Above: Installing the control switches and air filters – click to enlarge
To complete the installation, we pushed the control switches on and snapped the two air filters and side covers in place.
Testing the Unit
After looking over the entire installation, and carefully checking the wiring, we plugged the camper into shore power, switched on the air conditioner breaker, and turned on the air conditioner.
The Coleman Mach 8 immediately roared to life. With the air conditioning set to low, the camper began to cool down. Although we avoid it whenever possible, we were now ready for hot weather camping.
After going through the experience of installing an air conditioner, with considerable help from Team Emerick, I don’t recommend this project for everyone. If you don’t have help for the 90-pound lift to the roof, or lack electrical knowledge and/or skills, this is not something you should attempt. My first priority is always safety, and this installation has more than a few opportunities to get into trouble. If you’re at all in doubt, have a dealer do it.
I also caution that the installation instructions seem to assume that you have some experience with installing RV air conditioners. There were parts of the installation process that didn’t exactly jive with the paper instructions, or were vague.
The instructions also veered heavily from Airxcel’s YouTube video showing a Mach 8 install. The Mach 8 we installed not only looks different than the Mach 8 in the video, but it looks different than the Mach 8 in the instructions. Unless you’re the kind of person who can build an Ikea dresser in an hour without looking at the instructions, you’ve been warned.
On the flip side, we love the Coleman Mach 8 air conditioner. It’s exactly what we wanted and needed for hot weather camping. The low profile on the roof, low profile inside the camper, low weight, and high-efficiency make it a no-brainer.
Since the install, we have camped in hot weather on a number of occasions. From these experiences, we can report that the 9200 BTU Coleman Mach 8 is very well suited to keeping the camper comfortable when it’s in the high 80s to low 90s and humid.
On days that push into the upper 90s, we found the 9200 BTU unit would cool down the camper, but not to temperatures we would consider completely comfortable. That said, we don’t camp often in temperatures in the high 90s, and don’t expect miracles from a high-efficiency 9200 BTU roof top RV air conditioner.

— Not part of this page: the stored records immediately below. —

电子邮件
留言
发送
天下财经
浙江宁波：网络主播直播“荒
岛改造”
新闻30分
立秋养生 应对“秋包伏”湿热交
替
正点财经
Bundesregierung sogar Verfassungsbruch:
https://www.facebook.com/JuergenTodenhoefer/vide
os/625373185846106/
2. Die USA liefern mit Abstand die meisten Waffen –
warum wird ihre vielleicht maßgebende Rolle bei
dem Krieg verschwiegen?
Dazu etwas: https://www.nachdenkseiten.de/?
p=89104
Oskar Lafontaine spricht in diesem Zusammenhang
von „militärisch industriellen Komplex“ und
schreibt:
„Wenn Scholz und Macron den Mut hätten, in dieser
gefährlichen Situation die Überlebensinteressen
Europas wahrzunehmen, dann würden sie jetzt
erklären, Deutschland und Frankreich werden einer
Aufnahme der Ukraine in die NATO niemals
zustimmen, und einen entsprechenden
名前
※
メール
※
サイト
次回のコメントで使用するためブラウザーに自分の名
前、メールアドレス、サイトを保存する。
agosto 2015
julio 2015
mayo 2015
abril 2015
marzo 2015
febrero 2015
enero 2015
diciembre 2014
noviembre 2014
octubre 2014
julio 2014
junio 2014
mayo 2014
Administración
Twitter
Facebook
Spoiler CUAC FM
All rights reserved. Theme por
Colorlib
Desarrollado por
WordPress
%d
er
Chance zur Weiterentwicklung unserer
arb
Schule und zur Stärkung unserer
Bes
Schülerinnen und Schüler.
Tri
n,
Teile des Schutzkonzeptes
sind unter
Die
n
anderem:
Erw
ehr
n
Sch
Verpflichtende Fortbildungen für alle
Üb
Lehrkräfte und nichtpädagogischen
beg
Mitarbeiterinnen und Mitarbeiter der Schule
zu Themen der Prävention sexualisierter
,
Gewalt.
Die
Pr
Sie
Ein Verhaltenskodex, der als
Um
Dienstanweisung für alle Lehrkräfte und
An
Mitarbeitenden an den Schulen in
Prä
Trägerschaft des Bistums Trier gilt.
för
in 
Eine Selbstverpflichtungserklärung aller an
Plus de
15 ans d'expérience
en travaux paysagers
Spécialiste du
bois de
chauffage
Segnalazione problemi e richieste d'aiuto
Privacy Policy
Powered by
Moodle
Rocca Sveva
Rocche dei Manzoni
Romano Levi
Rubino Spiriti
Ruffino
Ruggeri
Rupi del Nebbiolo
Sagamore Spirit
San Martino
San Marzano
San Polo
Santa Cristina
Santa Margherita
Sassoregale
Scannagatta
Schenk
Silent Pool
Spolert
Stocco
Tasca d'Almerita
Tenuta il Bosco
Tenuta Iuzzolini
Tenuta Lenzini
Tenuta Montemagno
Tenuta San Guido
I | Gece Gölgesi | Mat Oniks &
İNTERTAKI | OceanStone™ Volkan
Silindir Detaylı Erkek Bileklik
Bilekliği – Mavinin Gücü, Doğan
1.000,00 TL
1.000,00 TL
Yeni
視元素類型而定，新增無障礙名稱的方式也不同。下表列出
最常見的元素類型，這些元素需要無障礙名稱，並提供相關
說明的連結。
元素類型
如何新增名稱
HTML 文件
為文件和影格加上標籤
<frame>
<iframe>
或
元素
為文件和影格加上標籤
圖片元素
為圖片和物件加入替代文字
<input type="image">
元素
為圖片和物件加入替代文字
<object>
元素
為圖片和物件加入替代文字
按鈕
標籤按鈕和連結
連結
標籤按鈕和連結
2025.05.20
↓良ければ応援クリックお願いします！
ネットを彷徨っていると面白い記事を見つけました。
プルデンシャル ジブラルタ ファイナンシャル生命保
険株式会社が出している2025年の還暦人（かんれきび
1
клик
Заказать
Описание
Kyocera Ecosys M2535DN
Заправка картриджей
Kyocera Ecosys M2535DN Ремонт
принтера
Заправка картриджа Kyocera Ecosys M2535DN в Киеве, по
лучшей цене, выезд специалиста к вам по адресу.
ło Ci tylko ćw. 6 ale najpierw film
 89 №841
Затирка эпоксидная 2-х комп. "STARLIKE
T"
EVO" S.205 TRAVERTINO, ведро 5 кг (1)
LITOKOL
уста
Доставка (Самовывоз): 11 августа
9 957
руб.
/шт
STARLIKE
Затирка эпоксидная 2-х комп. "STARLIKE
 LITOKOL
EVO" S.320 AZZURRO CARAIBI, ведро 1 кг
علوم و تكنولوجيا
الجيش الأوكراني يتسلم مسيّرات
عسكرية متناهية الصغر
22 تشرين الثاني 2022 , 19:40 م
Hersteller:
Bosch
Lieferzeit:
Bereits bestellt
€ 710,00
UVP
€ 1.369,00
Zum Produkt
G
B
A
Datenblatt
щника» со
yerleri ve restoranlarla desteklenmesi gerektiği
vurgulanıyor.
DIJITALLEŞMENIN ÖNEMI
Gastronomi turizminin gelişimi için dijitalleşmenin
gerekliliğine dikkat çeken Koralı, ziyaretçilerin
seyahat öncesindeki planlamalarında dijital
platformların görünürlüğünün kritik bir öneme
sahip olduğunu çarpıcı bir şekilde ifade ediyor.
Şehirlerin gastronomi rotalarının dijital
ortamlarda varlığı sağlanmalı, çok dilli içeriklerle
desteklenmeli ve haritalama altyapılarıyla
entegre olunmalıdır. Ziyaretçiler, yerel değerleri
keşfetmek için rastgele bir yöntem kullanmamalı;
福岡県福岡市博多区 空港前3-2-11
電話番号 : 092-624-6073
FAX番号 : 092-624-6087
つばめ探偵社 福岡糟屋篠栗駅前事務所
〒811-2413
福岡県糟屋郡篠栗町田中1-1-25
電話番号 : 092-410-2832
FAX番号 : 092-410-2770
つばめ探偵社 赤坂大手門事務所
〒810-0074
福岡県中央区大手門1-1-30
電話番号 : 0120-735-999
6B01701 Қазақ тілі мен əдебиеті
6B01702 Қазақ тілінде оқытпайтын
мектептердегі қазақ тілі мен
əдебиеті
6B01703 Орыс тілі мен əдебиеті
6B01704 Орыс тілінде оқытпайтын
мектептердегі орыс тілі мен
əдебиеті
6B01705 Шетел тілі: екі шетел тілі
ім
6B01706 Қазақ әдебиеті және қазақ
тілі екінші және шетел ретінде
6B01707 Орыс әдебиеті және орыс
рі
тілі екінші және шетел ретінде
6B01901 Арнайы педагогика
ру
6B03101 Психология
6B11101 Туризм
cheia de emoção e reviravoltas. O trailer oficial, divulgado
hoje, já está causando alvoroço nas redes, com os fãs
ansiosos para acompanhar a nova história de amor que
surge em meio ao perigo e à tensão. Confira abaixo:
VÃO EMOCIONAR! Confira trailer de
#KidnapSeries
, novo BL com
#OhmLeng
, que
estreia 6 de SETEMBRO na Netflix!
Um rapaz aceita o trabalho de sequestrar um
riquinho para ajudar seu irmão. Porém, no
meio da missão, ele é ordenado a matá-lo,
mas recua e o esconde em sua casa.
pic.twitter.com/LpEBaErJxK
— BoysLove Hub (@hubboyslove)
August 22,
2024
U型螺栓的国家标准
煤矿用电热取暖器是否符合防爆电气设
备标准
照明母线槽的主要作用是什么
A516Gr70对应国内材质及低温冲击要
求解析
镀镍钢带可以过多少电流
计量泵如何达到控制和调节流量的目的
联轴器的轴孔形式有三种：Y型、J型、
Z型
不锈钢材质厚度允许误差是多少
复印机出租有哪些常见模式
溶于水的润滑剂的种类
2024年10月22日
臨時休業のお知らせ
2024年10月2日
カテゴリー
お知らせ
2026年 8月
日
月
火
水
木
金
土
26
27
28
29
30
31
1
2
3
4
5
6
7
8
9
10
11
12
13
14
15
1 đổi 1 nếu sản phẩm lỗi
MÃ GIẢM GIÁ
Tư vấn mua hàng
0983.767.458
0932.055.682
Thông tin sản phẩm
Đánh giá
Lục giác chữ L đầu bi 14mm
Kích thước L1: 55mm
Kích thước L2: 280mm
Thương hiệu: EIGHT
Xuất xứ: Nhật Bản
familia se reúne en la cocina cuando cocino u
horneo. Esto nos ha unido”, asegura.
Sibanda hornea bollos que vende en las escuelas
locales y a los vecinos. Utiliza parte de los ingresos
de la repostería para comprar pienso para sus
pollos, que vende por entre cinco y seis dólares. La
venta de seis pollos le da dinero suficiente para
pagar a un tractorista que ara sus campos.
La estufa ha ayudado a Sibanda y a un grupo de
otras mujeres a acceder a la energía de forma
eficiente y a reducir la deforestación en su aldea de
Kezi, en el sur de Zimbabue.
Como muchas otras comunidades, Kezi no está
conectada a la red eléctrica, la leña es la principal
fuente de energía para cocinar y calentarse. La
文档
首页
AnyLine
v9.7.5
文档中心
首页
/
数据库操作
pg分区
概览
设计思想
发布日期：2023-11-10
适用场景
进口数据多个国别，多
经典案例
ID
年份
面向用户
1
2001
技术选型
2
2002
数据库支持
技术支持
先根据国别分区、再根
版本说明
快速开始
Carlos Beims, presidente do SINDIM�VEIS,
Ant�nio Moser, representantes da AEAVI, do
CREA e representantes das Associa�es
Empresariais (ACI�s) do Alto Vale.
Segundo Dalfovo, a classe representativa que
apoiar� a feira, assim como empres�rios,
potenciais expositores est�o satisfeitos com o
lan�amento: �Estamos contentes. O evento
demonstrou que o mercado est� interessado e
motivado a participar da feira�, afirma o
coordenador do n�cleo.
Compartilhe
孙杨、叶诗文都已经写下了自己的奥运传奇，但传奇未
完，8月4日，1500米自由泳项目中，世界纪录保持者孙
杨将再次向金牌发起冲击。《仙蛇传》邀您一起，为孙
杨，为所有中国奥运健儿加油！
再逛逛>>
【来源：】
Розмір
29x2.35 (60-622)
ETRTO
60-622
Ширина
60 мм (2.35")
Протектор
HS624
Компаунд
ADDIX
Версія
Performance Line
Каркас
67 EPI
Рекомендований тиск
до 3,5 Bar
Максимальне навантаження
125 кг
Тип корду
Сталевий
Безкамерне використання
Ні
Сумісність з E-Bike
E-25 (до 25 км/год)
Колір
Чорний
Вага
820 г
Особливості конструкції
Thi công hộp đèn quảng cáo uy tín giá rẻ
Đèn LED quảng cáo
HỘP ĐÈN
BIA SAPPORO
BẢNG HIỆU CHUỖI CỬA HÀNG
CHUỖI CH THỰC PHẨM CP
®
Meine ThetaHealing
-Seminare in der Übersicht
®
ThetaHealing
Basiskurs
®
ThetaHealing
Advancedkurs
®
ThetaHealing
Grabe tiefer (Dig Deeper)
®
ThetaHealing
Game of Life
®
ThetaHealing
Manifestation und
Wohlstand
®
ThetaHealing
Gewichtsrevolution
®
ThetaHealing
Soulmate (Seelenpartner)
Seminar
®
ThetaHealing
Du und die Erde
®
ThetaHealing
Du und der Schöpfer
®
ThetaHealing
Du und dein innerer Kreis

If you need more cooling capacity, Coleman offers 13,500 BTU and 15,000 BTU versions of the low profile Coleman Mach 8. They are not as energy efficient as the 9,200 BTU version, but they will provide more cooling capacity when plugged into shore power or used with a suitable generator.
Our project camper is really coming along. We still need to replace the eleven year old water heater and water pump, and figure out what to do about some de-lamination, but it’s getting there.
It’s also good to know more about the systems in our camper. For example, should something go wrong with our air conditioner, we would know a few places to check before we called a technician. Beyond just extending the quality of our truck camping experience, that knowledge, and our ability to share it with you, is what this whole project camper is about.